A trio of retired health care professionals came from Lake Point Tower to show their appreciation — physician Anita Balodis, nurse Marsha Braunlich, and physician Mary Lou Tomyanovich.

“My grandfather and my uncle were Chicago policemen, and my father was a Chicago fireman,” said Dr. Tomyanovich. “I’m very grateful for the service of the police, and my son is an emergency medicine doctor and he thanks the police for how much they help in the cities for working with patients in distress and so forth.”

Anita Balodis, Marsha Braunlich, Diane Kaiser, and Mary Lou Tomyanovich

Anita Balodis, Marsha Braunlich, Diane Kaiser, and Mary Lou Tomyanovich

Dr.
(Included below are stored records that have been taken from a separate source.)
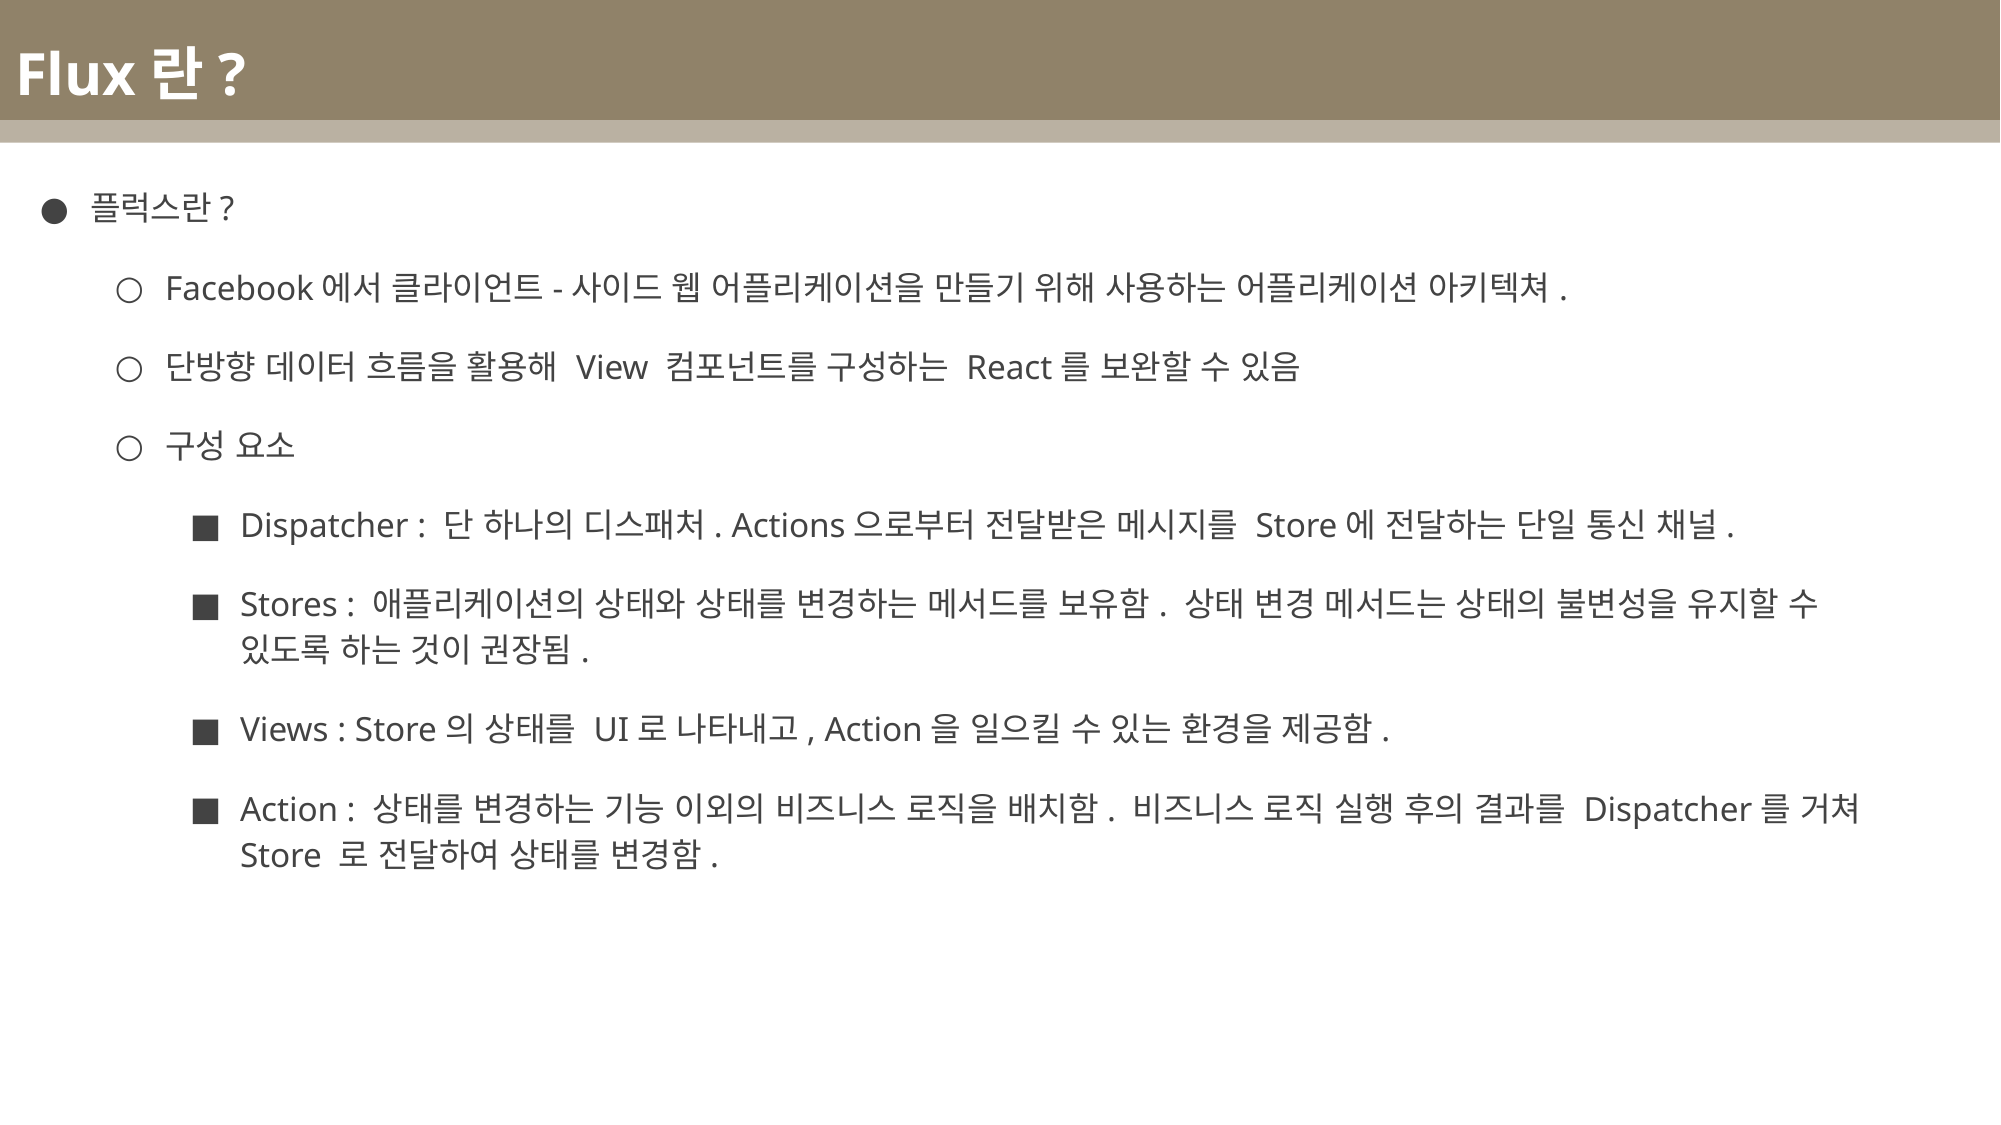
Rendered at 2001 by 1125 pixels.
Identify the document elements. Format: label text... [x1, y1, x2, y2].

list 플럭스란? Facebook에서 클라이언트-사이드 웹 어플리케이션을 만들기 위해 사용하는 어플리케이션 아키텍쳐. 단방향 데이터 흐름을 활용해 View 컴포넌트를 구성하는 React를 보완할 수 있음 구성 요소 Dispatcher : 단 하나의 디스패처. Actions으로부터 전달받은 메시지를 Store에 전달하는 단일 통신 채널. Stores : 애플리케이션의 상태와 상태를 변경하는 메서드를 보유함. 상태 변경 메서드는 상태의 불변성을 유지할 수 있도록 하는 것이 권장됨. Views : Store의 상태를 UI로 나타내고, Action을 일으킬 수 있는 환경을 제공함. Action : 상태를 변경하는 기능 이외의 비즈니스 로직을 배치함. 비즈니스 로직 실행 후의 결과를 Dispatcher를 거쳐 Store 로 전달하여 상태를 변경함. [0, 166, 1928, 1065]
title Flux란? [0, 22, 1800, 120]
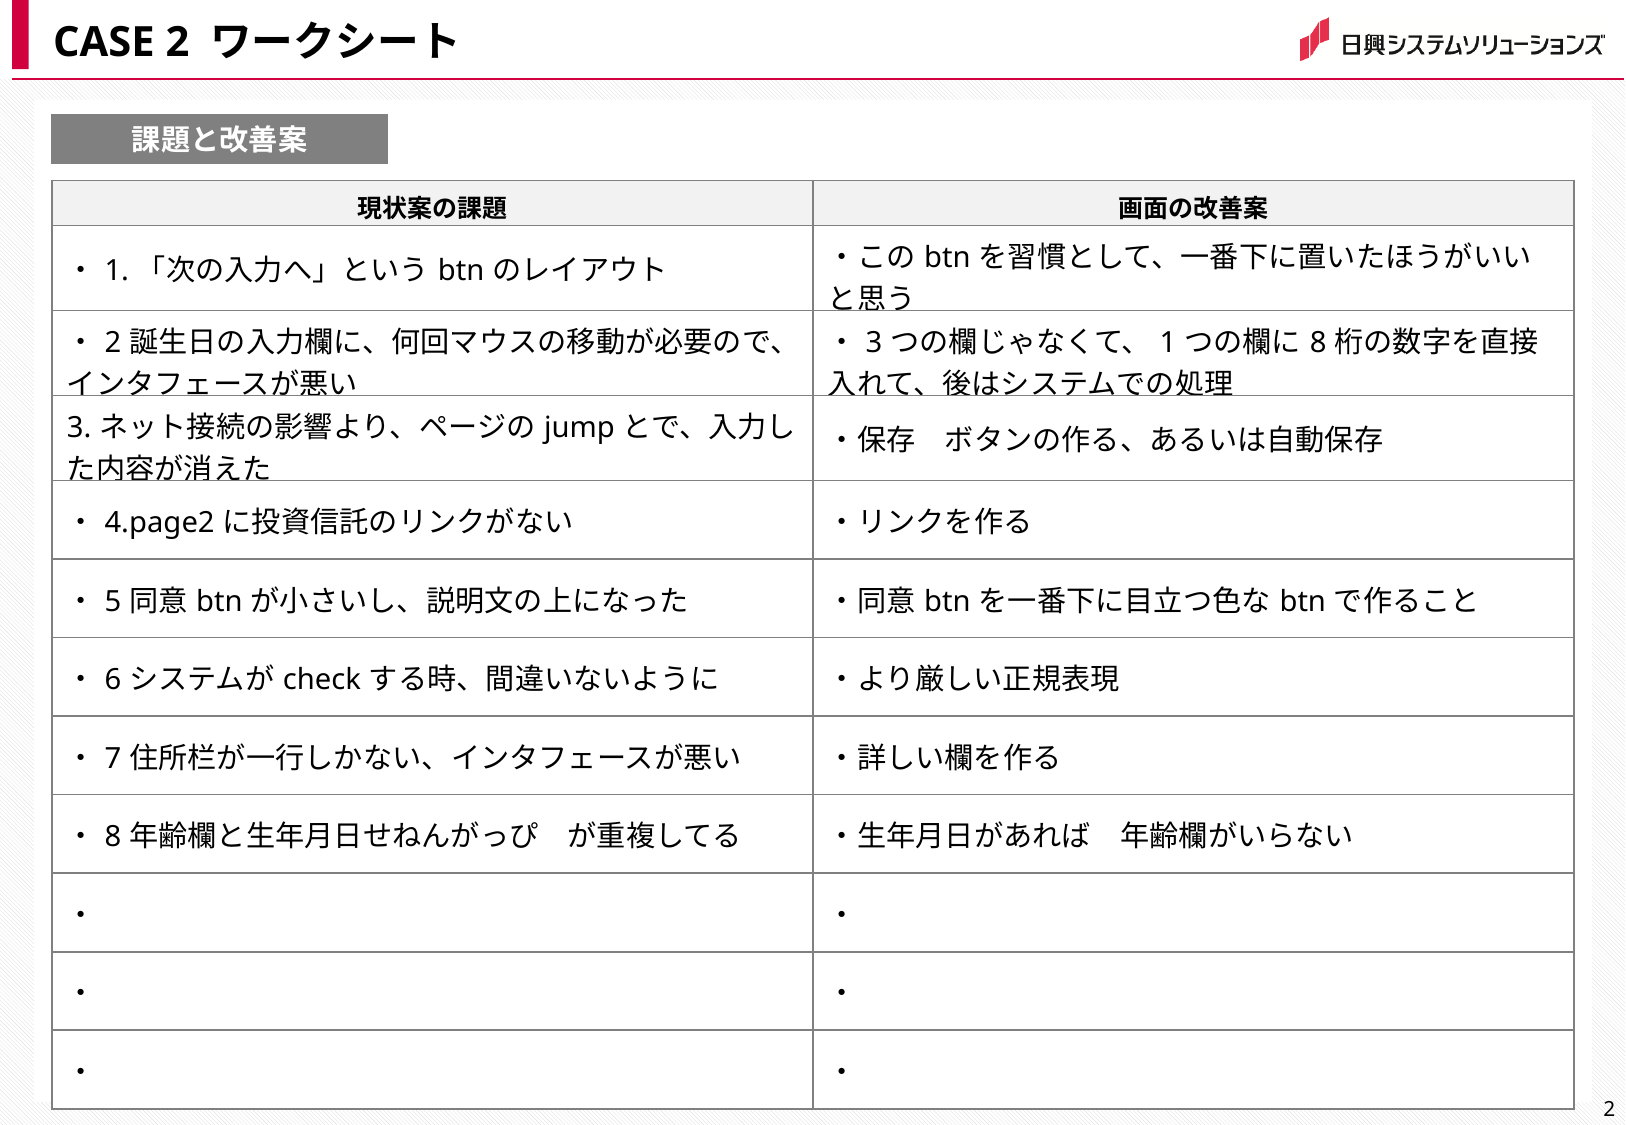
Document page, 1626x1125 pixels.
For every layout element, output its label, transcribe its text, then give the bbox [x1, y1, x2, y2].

table_cell ・ [814, 1031, 1573, 1108]
table_header 画面の改善案 [814, 181, 1573, 225]
table_header 現状案の課題 [53, 181, 812, 225]
table_cell 3.ネット接続の影響より、ページのjumpとで、入力した内容が消えた [53, 396, 812, 480]
table_cell ・3つの欄じゃなくて、1つの欄に8桁の数字を直接入れて、後はシステムでの処理 [814, 311, 1573, 395]
table_cell ・5同意btnが小さいし、説明文の上になった [53, 560, 812, 637]
text_box CASE 2 ワークシート [38, 7, 1625, 73]
table_cell ・1.「次の入力へ」というbtnのレイアウト [53, 226, 812, 310]
table_cell ・より厳しい正規表現 [814, 638, 1573, 715]
table_cell ・このbtnを習慣として、一番下に置いたほうがいいと思う [814, 226, 1573, 310]
table_cell ・8年齢欄と生年月日せねんがっぴ が重複してる [53, 795, 812, 872]
table_cell ・ [53, 953, 812, 1029]
table_cell ・ [53, 874, 812, 951]
table_cell ・同意btnを一番下に目立つ色なbtnで作ること [814, 560, 1573, 637]
table_cell ・7住所栏が一行しかない、インタフェースが悪い [53, 717, 812, 794]
table_cell ・詳しい欄を作る [814, 717, 1573, 794]
table_cell ・6システムがcheckする時、間違いないように [53, 638, 812, 715]
table_cell ・ [814, 953, 1573, 1029]
text_box [33, 99, 1593, 1103]
table_cell ・生年月日があれば 年齢欄がいらない [814, 795, 1573, 872]
table_cell ・4.page2に投資信託のリンクがない [53, 481, 812, 558]
table_cell ・保存 ボタンの作る、あるいは自動保存 [814, 396, 1573, 480]
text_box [52, 113, 388, 165]
table_cell ・リンクを作る [814, 481, 1573, 558]
table_cell ・ [814, 874, 1573, 951]
table_cell ・2誕生日の入力欄に、何回マウスの移動が必要ので、インタフェースが悪い [53, 311, 812, 395]
table_cell ・ [53, 1031, 812, 1108]
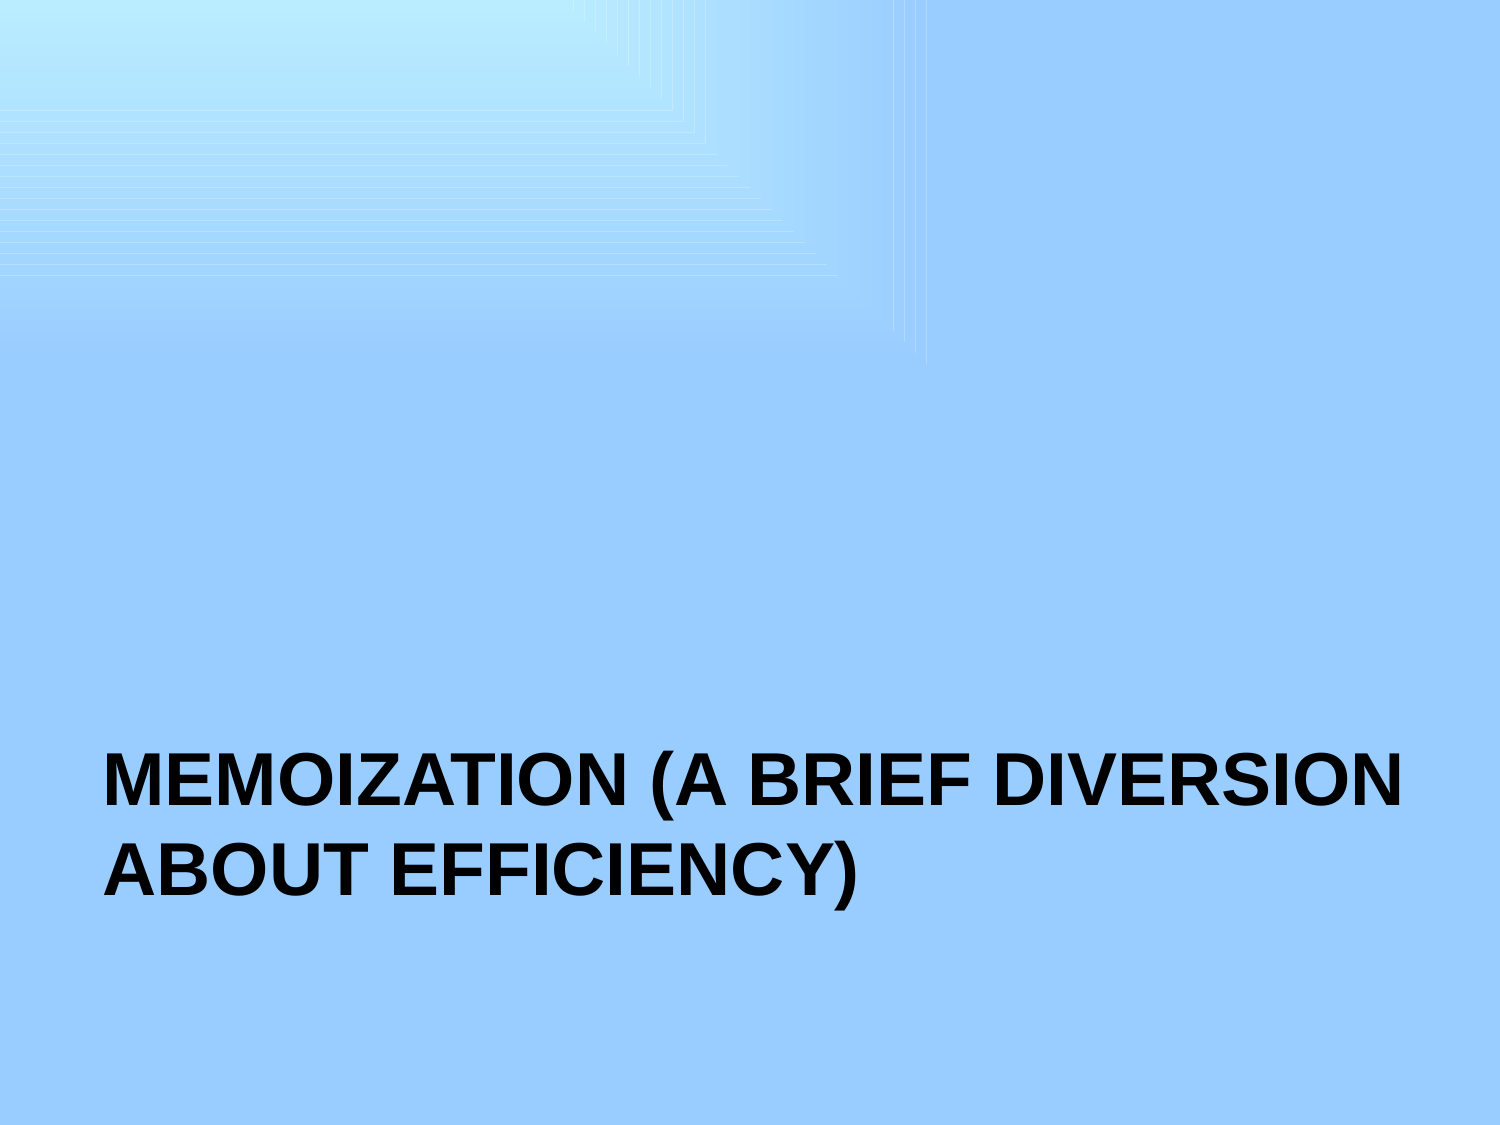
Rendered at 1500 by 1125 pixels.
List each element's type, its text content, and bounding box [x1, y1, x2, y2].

title Memoization (a brief diversion about efficiency) [87, 722, 1426, 947]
Tomyanovich also expressed a concern that “public officials are not demonstrating enough of the social distancing and mask-wearing.” But all the police in attendance dutifully observed the proper safety measures.

Members of the professional community turned out as well. “I think the police in this neighborhood are terrific and do a wonderful job,” said Amy Lemar, who works at nearby Wintrust Bank.

According to Officer Roger Webster and Officer Quentin Bryce, 25-year-veterans who have worked in Streeterville for about five years, the event achieved its goal.

Roger Webster and Quentin Bryce

Officer Roger Webster and Officer Quentin Bryce

When asked what made it worthwhile, Officer Webster said, “getting to meet the people and showing them that we are real people and not something you see on television.”

“It’s refreshing to know that there are people that support us,” added Officer Bryce. “It’s a tough job, and just to know that people out here actually support us and understand what we do. We’re trying to serve the public and keep everybody safe.”